Commander A. Dodge McFall, U.S. Navy (shown here as he took command of VA-76 at NAS Lemoore, California), was lost at sea during predeployment night operations flown from the Bon Homme Richard in December 1966, as his squadron prepared for its second tour off Vietnam. Despite an intensive three-day search, his body and A-4F aircraft were never found.
His service reputation was summed up by retired Rear Admiral Julian Burke, in his oral history: ". . . the people who knew him thought that he would have ended up with as many as four stars. They all thought that highly of him. He had presence, charisma. He wasn't a showman, but he just had extraordinarily good ability and judgment and was a very decent person."
Ironically, Commander McFall, who had served in five A-1 Skyraider squadrons, had published a poignant "Farewell to Spads" article in Proceedings less than a year before his death.
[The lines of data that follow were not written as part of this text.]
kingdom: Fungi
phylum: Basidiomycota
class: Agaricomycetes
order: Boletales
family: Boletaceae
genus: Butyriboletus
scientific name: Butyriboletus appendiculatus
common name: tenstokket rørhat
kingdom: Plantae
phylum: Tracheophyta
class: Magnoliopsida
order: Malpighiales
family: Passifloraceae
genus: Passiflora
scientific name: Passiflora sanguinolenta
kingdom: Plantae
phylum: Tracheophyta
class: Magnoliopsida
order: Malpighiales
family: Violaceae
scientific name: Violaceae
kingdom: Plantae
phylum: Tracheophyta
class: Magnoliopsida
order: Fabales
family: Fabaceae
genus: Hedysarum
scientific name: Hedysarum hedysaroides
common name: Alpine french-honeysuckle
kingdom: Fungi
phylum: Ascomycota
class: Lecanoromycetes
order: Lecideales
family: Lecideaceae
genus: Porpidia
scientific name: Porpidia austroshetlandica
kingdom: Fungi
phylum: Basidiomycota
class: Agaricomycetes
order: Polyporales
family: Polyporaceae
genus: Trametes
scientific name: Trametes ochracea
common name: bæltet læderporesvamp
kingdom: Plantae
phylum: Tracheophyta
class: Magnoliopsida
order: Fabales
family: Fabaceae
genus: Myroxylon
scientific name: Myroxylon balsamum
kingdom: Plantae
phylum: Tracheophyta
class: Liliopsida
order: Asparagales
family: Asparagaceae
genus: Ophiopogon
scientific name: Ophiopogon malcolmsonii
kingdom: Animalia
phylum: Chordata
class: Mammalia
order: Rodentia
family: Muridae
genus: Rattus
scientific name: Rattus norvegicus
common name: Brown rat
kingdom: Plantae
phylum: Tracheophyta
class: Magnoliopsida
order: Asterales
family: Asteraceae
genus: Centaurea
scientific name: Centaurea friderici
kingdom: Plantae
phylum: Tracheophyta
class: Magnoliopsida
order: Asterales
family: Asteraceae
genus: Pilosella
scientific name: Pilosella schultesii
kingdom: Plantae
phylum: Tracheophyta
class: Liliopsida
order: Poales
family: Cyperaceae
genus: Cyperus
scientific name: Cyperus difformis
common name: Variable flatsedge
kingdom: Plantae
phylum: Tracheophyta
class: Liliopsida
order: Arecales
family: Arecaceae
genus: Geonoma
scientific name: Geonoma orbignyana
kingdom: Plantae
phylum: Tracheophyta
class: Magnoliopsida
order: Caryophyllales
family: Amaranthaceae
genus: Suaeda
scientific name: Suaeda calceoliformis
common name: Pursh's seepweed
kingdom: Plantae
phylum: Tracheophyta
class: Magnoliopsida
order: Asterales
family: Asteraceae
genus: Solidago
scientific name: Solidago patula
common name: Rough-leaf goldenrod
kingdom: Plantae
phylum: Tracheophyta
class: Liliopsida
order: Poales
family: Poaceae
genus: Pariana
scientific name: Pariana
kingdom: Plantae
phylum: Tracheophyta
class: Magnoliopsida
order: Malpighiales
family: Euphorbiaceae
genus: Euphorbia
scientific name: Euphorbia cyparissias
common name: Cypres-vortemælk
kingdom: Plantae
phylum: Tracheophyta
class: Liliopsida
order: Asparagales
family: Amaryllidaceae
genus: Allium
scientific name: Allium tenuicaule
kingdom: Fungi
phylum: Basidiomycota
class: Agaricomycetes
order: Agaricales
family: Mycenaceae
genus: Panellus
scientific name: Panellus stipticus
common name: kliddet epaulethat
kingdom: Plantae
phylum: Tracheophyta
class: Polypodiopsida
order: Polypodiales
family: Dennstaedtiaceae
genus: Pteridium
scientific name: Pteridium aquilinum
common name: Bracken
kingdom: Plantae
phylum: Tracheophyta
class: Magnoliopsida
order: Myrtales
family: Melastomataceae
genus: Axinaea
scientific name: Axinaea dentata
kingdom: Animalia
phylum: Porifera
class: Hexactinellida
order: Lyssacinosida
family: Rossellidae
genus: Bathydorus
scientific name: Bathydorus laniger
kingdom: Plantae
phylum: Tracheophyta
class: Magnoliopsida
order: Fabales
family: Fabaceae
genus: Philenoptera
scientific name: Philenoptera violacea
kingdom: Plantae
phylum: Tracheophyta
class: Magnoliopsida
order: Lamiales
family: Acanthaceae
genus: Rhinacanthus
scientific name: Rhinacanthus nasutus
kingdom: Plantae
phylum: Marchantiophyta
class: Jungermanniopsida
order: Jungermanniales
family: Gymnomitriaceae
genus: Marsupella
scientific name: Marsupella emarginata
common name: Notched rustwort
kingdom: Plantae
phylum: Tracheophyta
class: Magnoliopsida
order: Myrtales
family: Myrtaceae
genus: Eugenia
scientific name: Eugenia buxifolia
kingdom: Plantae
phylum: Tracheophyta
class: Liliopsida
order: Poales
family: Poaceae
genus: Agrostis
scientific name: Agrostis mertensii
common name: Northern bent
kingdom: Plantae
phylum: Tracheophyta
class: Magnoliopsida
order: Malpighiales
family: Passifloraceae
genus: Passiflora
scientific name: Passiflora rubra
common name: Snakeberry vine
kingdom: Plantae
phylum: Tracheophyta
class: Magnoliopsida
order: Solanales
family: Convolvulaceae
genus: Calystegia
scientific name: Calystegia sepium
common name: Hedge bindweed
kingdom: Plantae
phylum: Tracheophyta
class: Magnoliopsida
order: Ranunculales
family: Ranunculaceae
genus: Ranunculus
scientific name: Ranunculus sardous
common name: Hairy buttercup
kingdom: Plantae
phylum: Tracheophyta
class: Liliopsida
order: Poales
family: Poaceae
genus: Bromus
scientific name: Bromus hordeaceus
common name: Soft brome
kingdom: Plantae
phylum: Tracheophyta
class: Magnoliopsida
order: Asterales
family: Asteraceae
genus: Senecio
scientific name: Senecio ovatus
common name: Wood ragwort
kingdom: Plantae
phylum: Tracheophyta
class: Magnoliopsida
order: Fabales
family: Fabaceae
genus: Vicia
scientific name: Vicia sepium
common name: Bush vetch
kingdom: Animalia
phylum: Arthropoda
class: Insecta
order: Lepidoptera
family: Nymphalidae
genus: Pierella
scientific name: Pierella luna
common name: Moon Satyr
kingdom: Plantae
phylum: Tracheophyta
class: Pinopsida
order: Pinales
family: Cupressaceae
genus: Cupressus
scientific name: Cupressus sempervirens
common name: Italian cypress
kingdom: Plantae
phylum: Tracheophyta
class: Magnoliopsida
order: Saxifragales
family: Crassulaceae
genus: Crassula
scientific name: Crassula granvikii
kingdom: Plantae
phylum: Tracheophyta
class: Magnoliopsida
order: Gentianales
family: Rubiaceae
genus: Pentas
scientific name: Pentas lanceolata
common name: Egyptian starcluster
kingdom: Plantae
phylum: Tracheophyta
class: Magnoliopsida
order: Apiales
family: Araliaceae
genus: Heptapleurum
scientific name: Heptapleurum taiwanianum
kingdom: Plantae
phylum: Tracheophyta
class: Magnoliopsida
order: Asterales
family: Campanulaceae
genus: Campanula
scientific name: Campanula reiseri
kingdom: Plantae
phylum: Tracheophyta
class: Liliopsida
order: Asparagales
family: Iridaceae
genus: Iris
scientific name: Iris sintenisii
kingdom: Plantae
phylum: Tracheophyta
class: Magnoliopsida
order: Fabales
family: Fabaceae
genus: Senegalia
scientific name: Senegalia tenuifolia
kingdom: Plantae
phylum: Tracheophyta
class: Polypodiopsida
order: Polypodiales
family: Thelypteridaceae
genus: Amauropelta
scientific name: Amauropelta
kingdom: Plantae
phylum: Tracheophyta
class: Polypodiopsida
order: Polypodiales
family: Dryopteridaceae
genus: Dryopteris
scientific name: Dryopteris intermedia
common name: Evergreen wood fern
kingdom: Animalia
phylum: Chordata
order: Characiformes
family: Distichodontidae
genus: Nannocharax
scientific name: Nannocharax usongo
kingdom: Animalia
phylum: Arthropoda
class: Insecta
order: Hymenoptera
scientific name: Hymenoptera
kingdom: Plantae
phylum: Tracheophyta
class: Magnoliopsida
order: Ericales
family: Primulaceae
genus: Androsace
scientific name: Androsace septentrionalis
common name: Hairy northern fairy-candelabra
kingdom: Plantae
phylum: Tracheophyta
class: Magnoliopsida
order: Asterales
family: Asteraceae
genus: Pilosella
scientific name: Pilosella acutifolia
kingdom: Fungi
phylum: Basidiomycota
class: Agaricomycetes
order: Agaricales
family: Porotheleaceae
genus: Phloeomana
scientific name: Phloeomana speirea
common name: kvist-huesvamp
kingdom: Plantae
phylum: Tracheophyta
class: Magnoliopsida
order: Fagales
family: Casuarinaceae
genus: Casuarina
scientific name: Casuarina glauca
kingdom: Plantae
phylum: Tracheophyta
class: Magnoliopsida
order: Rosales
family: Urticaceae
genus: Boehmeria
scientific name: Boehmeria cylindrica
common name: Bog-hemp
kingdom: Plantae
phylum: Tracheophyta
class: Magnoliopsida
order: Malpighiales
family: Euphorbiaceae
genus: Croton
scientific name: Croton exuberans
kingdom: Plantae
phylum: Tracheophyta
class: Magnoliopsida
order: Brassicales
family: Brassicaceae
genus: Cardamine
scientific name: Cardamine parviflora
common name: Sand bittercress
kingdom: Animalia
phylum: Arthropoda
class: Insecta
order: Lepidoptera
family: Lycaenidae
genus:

His daughter Gardner, in her early teens in 1966, found that "his death marked my life utterly, and his absence has been as powerful as any presence." In the course of coping with her loss and honoring her father's memory, she has become an award-winning author and poet, whose work on this page is taken from her self-described elegy, The Pilot's Daughter (St. Louis, Time Being Books, 1996).
Missing
For years I lived with the thought of his return. I imagined he had ditched the plane and was living on a distant island, plotting his way back with a faithful guide; or, if he didn't have a guide, he was sending up a flare in sight of an approaching ship.
Perhaps, having reached an Asian capital, he was buying gifts for a reunion that would dwarf the ones before. He would have exotic stories to tell, though after a while, the stories didn't matter or the gifts.
One day I told myself, he is not coming home, though I had no evidence, no grave, nothing to say a prayer over. I knew he was flying among the starry plankton, detained forever. But telling myself this was as futile as when I found a picture of him sleeping in the ready room, hands folded across his chest, exhausted from the sortie he'd flown. His flight suit was still on, a jacket collapsed at his feet. I half thought I could reach out and wake him, as the unconscious touches the object of its desire and makes it live. I have kept all the doors open in my life so that he could walk in, unsure as I've been how to relinquish what is not there.